- _Written exercise 1_
Return the passage of the judgment excerpt on compensation multipliers starting with "24. This Court, however, noticed" and going on through "8, 6 and 5.".
- _Written exercise 2_
In the judgment excerpt on compensation multipliers, what three things must claimants in a death claim establish for compensation purposes?
- _Written exercise 3_
Write what comes next in the judgment excerpt on compensation multipliers, picking up after its final sentence.

- _Quoted text_
## start

24. This Court, however, noticed discrepancies/errors in the multiplier scale given in the Second Schedule table and also observed that application of table may result in incongruities. Paras 35 and 36 (pp. 137) of the Report are as follows:
“35. There are however discrepancies/errors in the multiplier scale given in the Second Schedule table. It prescribes a lesser compensation for cases where a higher multiplier of 18 is applicable and a larger compensation with reference to cases where a lesser multiplier of 15, 16, or 17 is applicable. From the quantum of compensation specified in the table, it is possible to infer that a clerical error has crept in the Schedule and the “multiplier” figures got wrongly typed as 15, 16, 17, 18, 17, 16, 15, 13, 11, 8, 5 and 5 instead of 20, 19, 18, 17, 16, 15, 14, 12, 10, 8, 6 and 5.
33. We have already noticed the table prepared in Sarla Verma17 for the selection of multiplier. The table has been prepared in Sarla Verma17 having regard to the three decisions of this Court, namely, Susamma Thomas1, Trilok Chandra3 and Charlie18 for the claims made under Section 166 of the 1988 Act. The Court said that multiplier shown in Column (4) of the table must be used having regard to the age of the deceased. Perhaps the biggest advantage by employing the table prepared in Sarla Verma17 is that the uniformity and consistency in selection of the multiplier can be achieved. The assessment of extent of dependency depends on examination of the unique situation of the individual case. Valuing the dependency or the multiplicand is to some extent an arithmetical exercise. The multiplicand is normally based on the net annual value of the dependency on the date of the deceased’s death. Once the net annual loss (multiplicand) is assessed, taking into account the age of the deceased, such amount is to be multiplied by a ‘multiplier’ to arrive at the loss of dependency. In Sarla Verma17, this Court has endeavoured to simplify the otherwise complex exercise of assessment of loss of dependency and determination of compensation in a claim made under Section 166. It has been rightly stated in Sarla Verma17 that claimants in case of death claim for the purposes of compensation must establish (a) age of the deceased; (b) income of the deceased; and (c) the number of dependants. To arrive at the loss of dependency, the Tribunal must consider (i) additions/deductions to be made for arriving at the income; (ii) the deductions to be made towards the personal living expenses of the deceased; and (iii) the multiplier to be applied with reference to the age of the deceased. We do not think it is necessary for us to revisit the law on the point as we are in full agreement with the view in Sarla Verma17.

## end

- _Given information_
## start

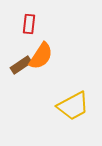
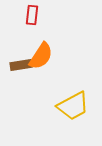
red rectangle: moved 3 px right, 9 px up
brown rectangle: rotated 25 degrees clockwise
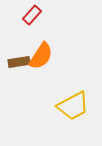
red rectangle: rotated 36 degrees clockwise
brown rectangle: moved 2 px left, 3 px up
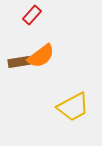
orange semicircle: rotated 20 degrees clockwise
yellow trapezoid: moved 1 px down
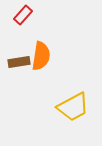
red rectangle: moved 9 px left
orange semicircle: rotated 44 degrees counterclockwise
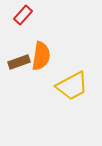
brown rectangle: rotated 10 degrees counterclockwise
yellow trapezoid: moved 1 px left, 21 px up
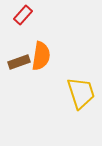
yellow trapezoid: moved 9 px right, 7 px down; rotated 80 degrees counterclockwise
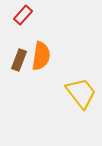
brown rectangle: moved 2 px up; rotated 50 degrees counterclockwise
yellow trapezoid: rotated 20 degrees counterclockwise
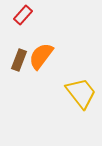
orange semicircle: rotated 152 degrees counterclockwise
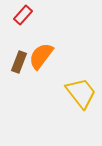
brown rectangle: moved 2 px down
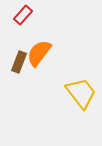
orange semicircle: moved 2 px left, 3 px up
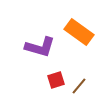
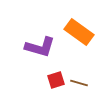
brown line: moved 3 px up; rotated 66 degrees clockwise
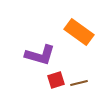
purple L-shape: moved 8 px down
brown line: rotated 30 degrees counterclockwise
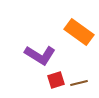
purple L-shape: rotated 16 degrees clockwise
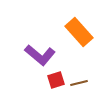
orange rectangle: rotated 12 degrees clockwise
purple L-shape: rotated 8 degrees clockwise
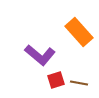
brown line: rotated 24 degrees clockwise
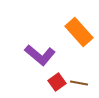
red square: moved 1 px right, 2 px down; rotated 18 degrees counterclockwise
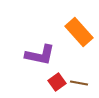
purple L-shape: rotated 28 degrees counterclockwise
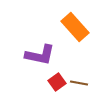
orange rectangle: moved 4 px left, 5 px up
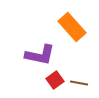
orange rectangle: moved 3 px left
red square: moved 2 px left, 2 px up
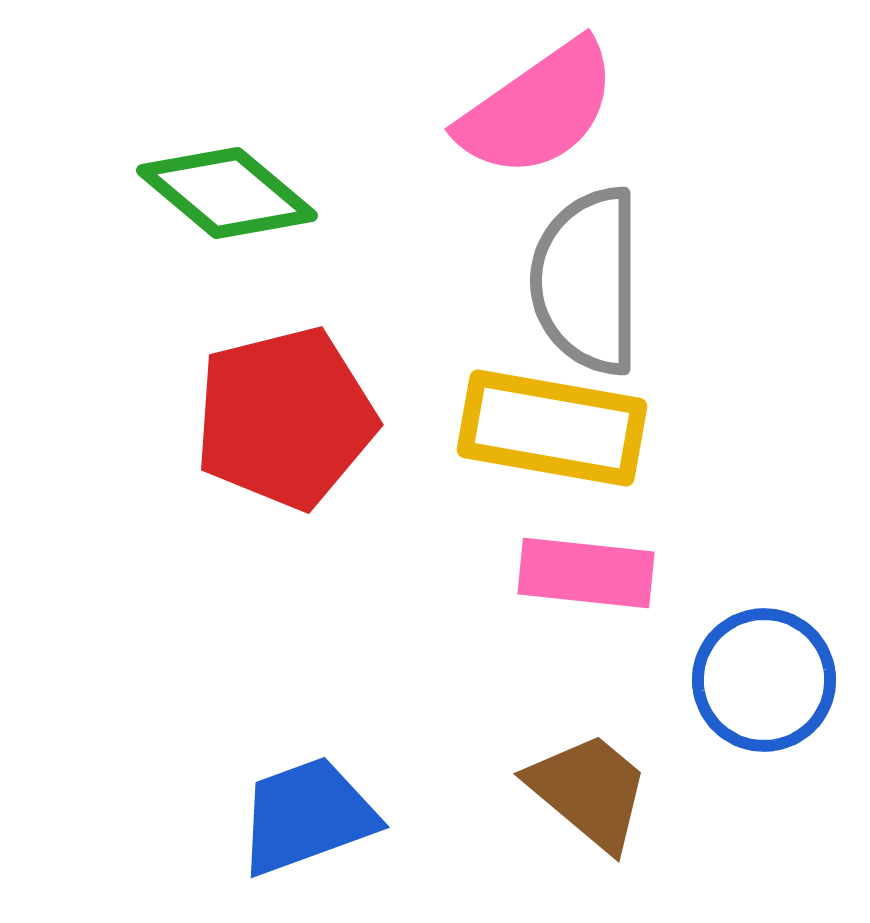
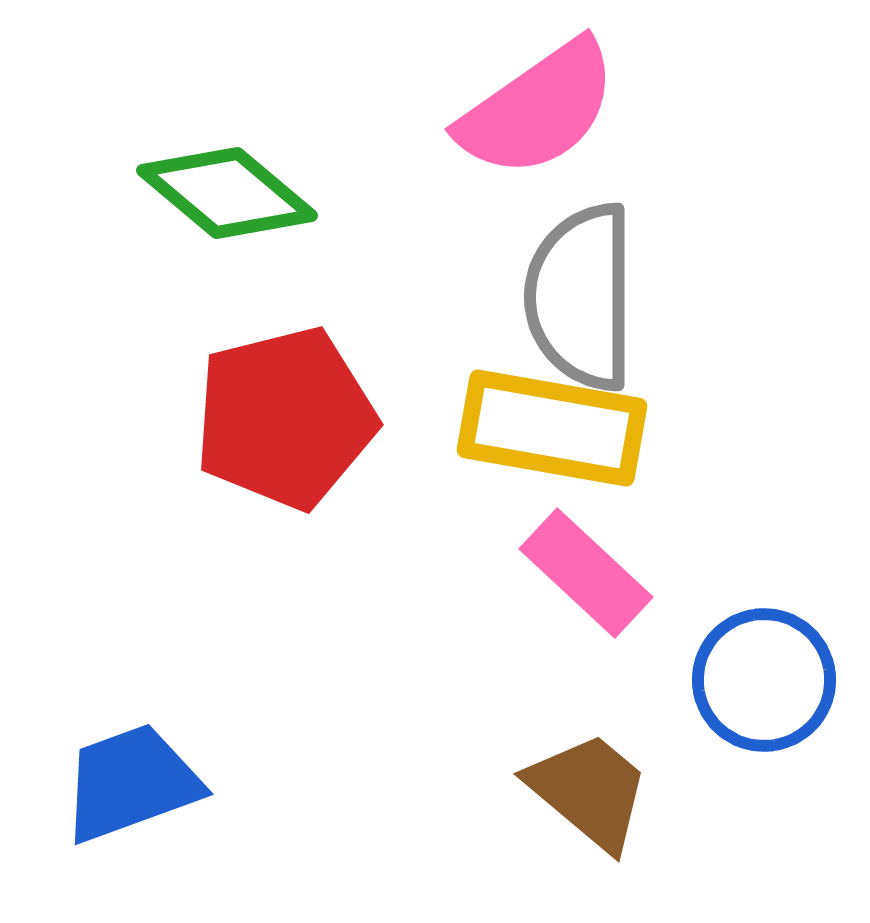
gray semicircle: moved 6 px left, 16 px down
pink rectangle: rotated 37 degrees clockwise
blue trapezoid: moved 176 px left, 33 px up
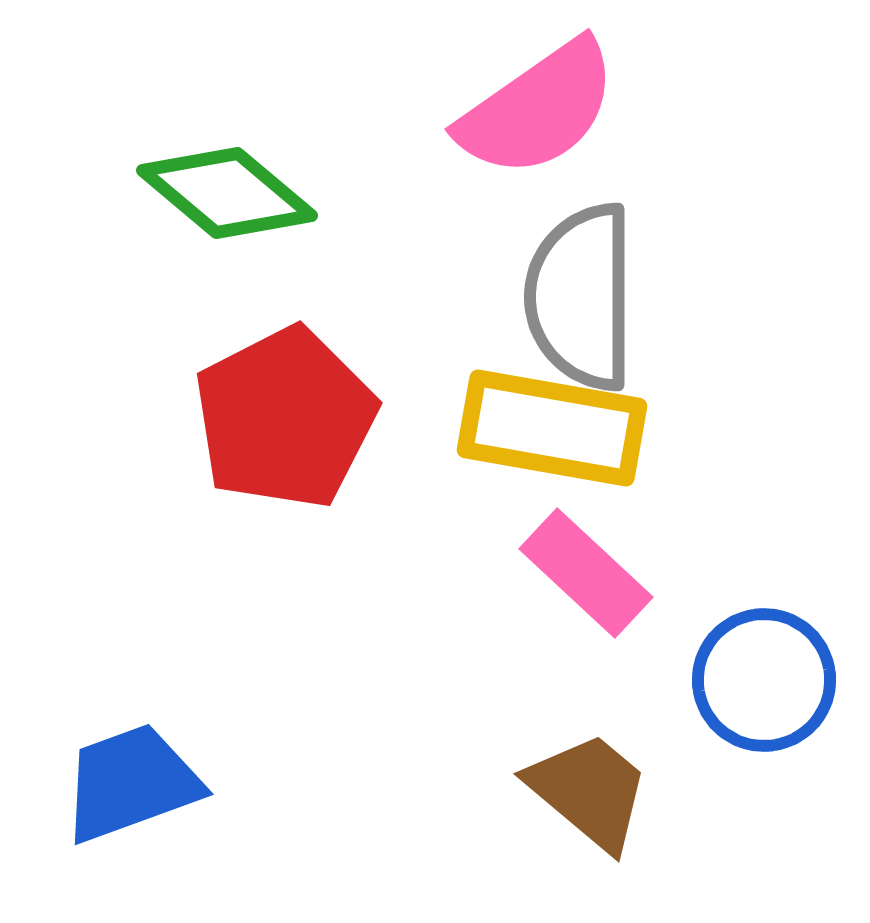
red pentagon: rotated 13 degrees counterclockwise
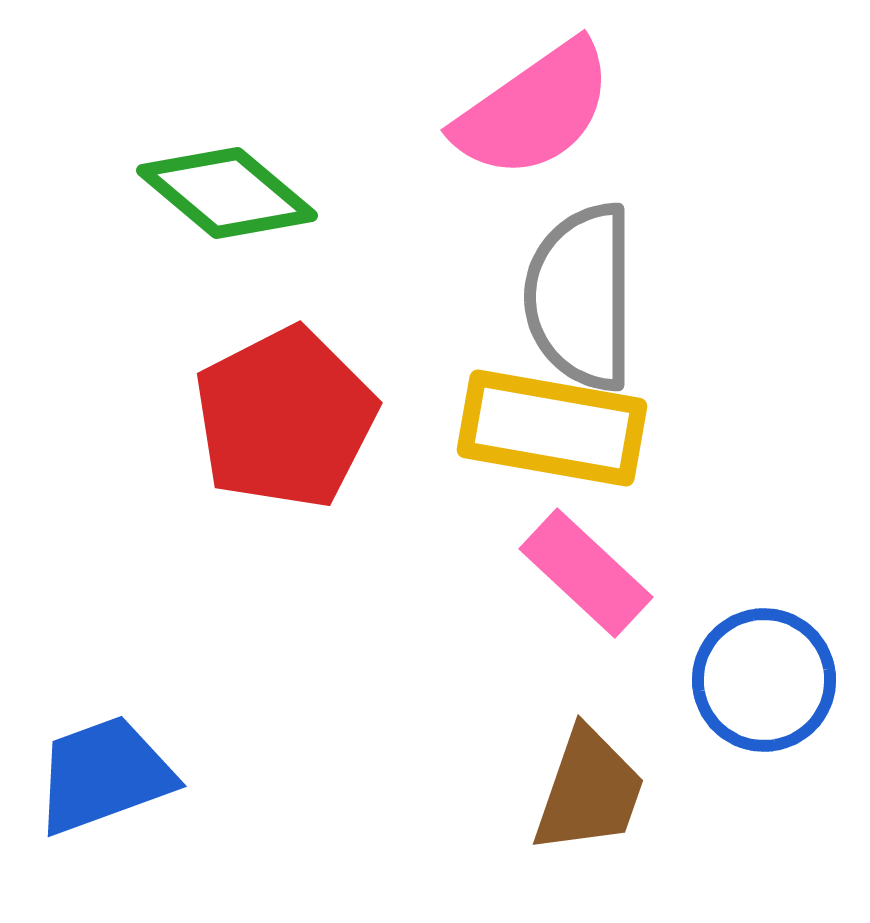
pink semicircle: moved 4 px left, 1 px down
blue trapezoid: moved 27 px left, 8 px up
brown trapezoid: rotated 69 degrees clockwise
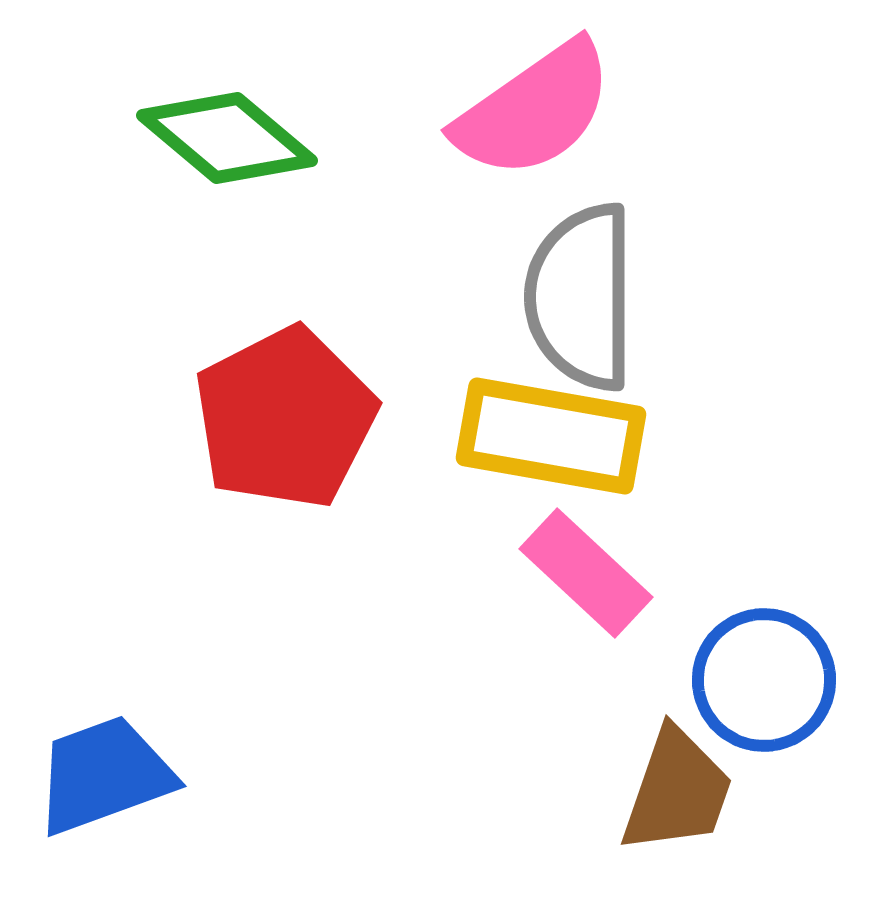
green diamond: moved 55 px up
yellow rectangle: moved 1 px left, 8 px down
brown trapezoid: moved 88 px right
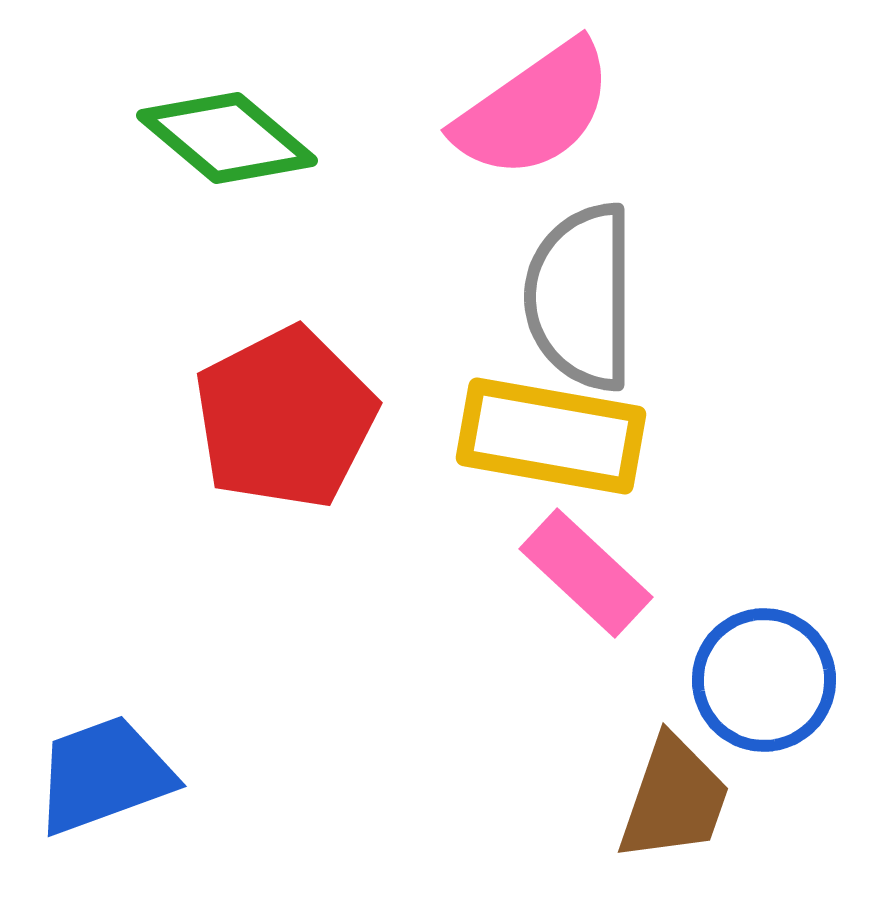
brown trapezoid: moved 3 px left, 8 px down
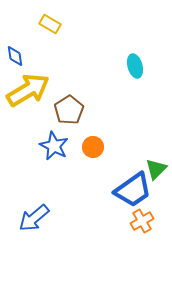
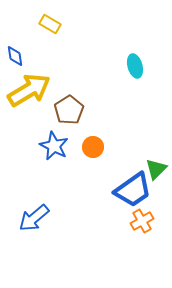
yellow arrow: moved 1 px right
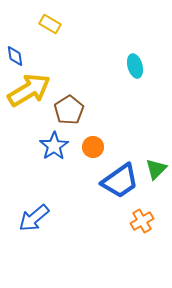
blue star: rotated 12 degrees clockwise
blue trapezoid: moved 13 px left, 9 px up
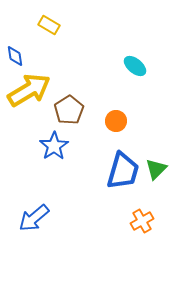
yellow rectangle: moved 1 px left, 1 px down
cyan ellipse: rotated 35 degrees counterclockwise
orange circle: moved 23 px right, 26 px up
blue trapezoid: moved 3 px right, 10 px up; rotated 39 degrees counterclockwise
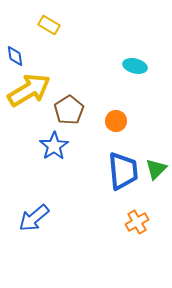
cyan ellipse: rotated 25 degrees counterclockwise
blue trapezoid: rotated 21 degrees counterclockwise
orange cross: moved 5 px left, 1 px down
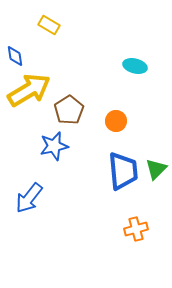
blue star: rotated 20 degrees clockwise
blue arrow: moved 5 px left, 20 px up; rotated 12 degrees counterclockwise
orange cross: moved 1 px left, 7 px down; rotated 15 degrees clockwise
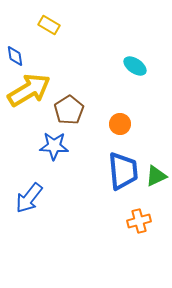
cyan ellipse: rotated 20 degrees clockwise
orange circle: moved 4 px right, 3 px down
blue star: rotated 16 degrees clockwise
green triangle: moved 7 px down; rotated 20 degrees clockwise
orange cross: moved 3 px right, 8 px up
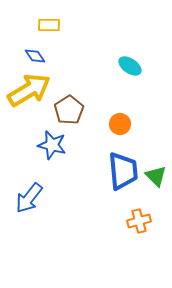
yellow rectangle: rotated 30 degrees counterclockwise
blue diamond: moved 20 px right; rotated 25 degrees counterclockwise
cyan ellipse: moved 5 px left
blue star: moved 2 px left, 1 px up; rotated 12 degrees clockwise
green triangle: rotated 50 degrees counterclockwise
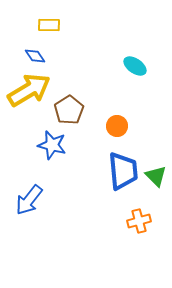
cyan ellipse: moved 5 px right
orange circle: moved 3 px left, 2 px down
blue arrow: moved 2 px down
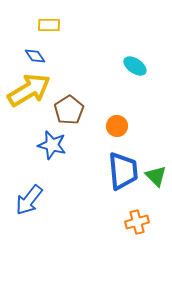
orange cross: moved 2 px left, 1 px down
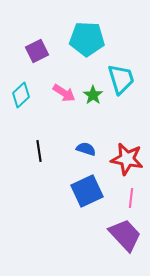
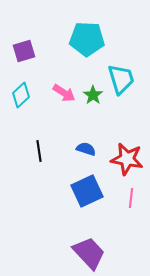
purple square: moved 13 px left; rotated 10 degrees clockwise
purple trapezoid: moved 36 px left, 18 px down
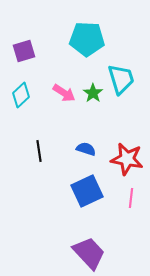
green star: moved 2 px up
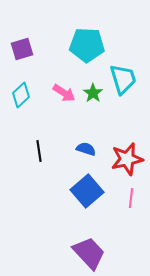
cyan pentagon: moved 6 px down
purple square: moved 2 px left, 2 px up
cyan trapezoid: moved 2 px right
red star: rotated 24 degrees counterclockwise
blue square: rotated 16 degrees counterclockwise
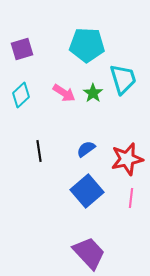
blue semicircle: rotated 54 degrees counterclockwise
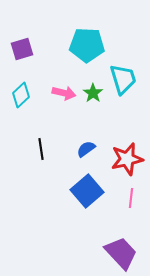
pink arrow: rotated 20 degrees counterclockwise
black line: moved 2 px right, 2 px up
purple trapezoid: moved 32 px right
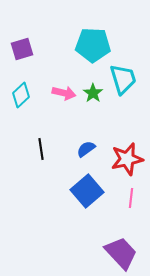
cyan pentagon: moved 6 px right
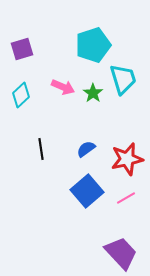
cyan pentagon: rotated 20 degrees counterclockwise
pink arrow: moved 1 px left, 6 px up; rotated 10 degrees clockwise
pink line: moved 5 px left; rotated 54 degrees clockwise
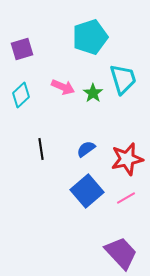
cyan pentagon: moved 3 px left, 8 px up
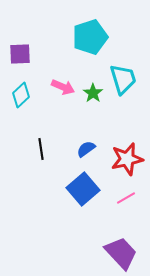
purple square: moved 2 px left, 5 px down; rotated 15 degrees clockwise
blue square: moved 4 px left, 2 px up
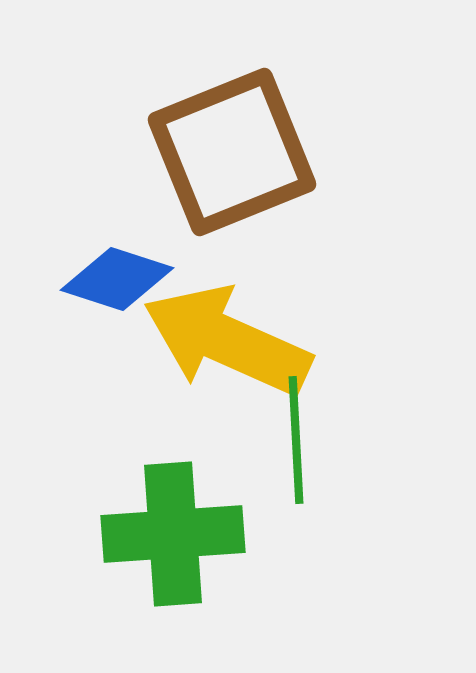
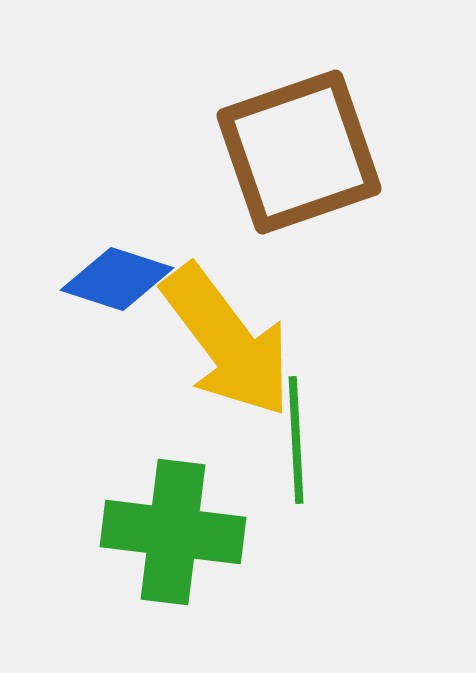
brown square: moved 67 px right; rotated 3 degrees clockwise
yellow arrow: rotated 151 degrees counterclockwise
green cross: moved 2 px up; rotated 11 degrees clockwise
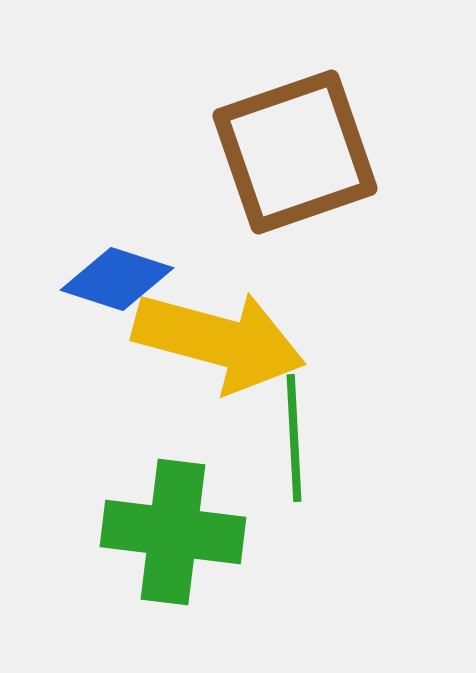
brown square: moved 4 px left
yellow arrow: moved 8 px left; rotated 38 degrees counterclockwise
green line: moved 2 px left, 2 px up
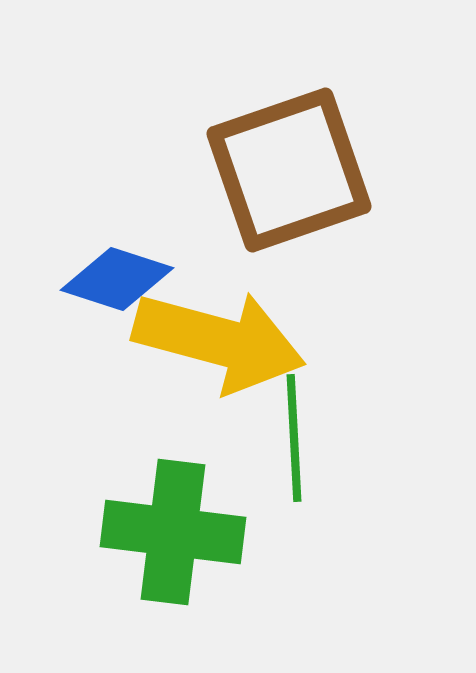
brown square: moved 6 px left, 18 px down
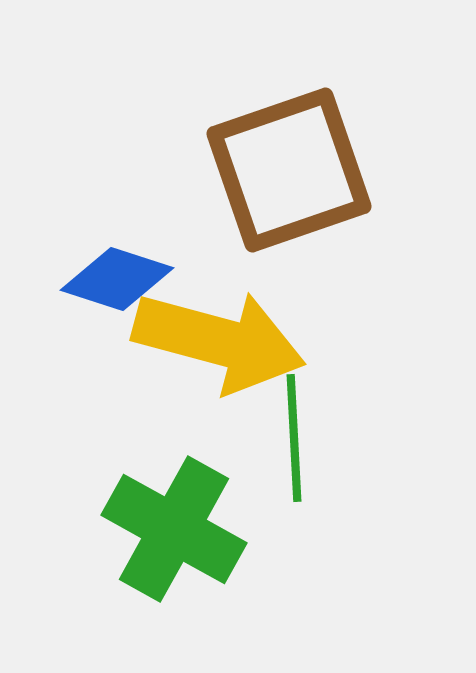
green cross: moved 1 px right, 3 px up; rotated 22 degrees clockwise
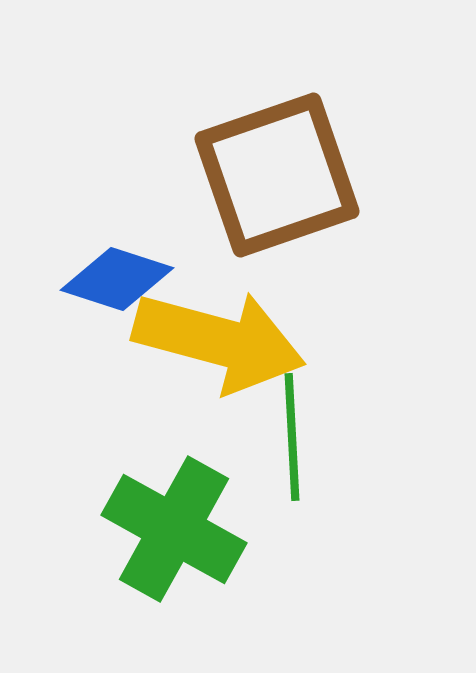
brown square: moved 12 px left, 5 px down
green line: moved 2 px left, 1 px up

## end

- _Final answer 1_
24. This Court, however, noticed discrepancies/errors in the multiplier scale given in the Second Schedule table and also observed that application of table may result in incongruities. Paras 35 and 36 (pp. 137) of the Report are as follows:
“35. There are however discrepancies/errors in the multiplier scale given in the Second Schedule table. It prescribes a lesser compensation for cases where a higher multiplier of 18 is applicable and a larger compensation with reference to cases where a lesser multiplier of 15, 16, or 17 is applicable. From the quantum of compensation specified in the table, it is possible to infer that a clerical error has crept in the Schedule and the “multiplier” figures got wrongly typed as 15, 16, 17, 18, 17, 16, 15, 13, 11, 8, 5 and 5 instead of 20, 19, 18, 17, 16, 15, 14, 12, 10, 8, 6 and 5.

- _Final answer 2_
The age of the deceased, the income of the deceased, and the number of dependants.

- _Final answer 3_
34. If the multiplier as indicated in Column (4) of the table read with paragraph 42 of the Report in Sarla Verma17 is followed, the wide variations in the selection of multiplier in the claims of compensation in fatal accident cases can be avoided. A standard method for selection of multiplier is surely better than a criss-cross of varying methods. It is high time that we move to a standard method of selection of multiplier, income for future prospects and deduction for personal and living expenses. The courts in some of the overseas jurisdictions have made this advance. It is for these reasons, we think we must approve the table in Sarla Verma17 for the selection of multiplier in claim applications made under Section 166 in the cases of death. We do accordingly. If for the selection of multiplier, Column (4) of the table in Sarla Verma17 is followed, there is no likelihood of the claimants who have chosen to apply under Section 166 being awarded lesser amount on proof of negligence on the part of the driver of the motor vehicle than those who prefer to apply under Section 163A. As regards the cases where the age of the victim happens to be upto 15 years, we are of the considered opinion that in such cases irrespective of Section 163A or Section 166 under which the claim for compensation has been made, multiplier of 15 and the assessment as indicated in the Second Schedule subject to correction as pointed out in Column (6) of the table in Sarla Verma17 should be followed. This is to ensure that claimants in such cases are not awarded lesser amount when the application is made under Section 166 of the 1988 Act. In all other cases of death where the application has been made under Section 166, the multiplier as indicated in Column (4) of the table in Sarla Verma17 should be followed.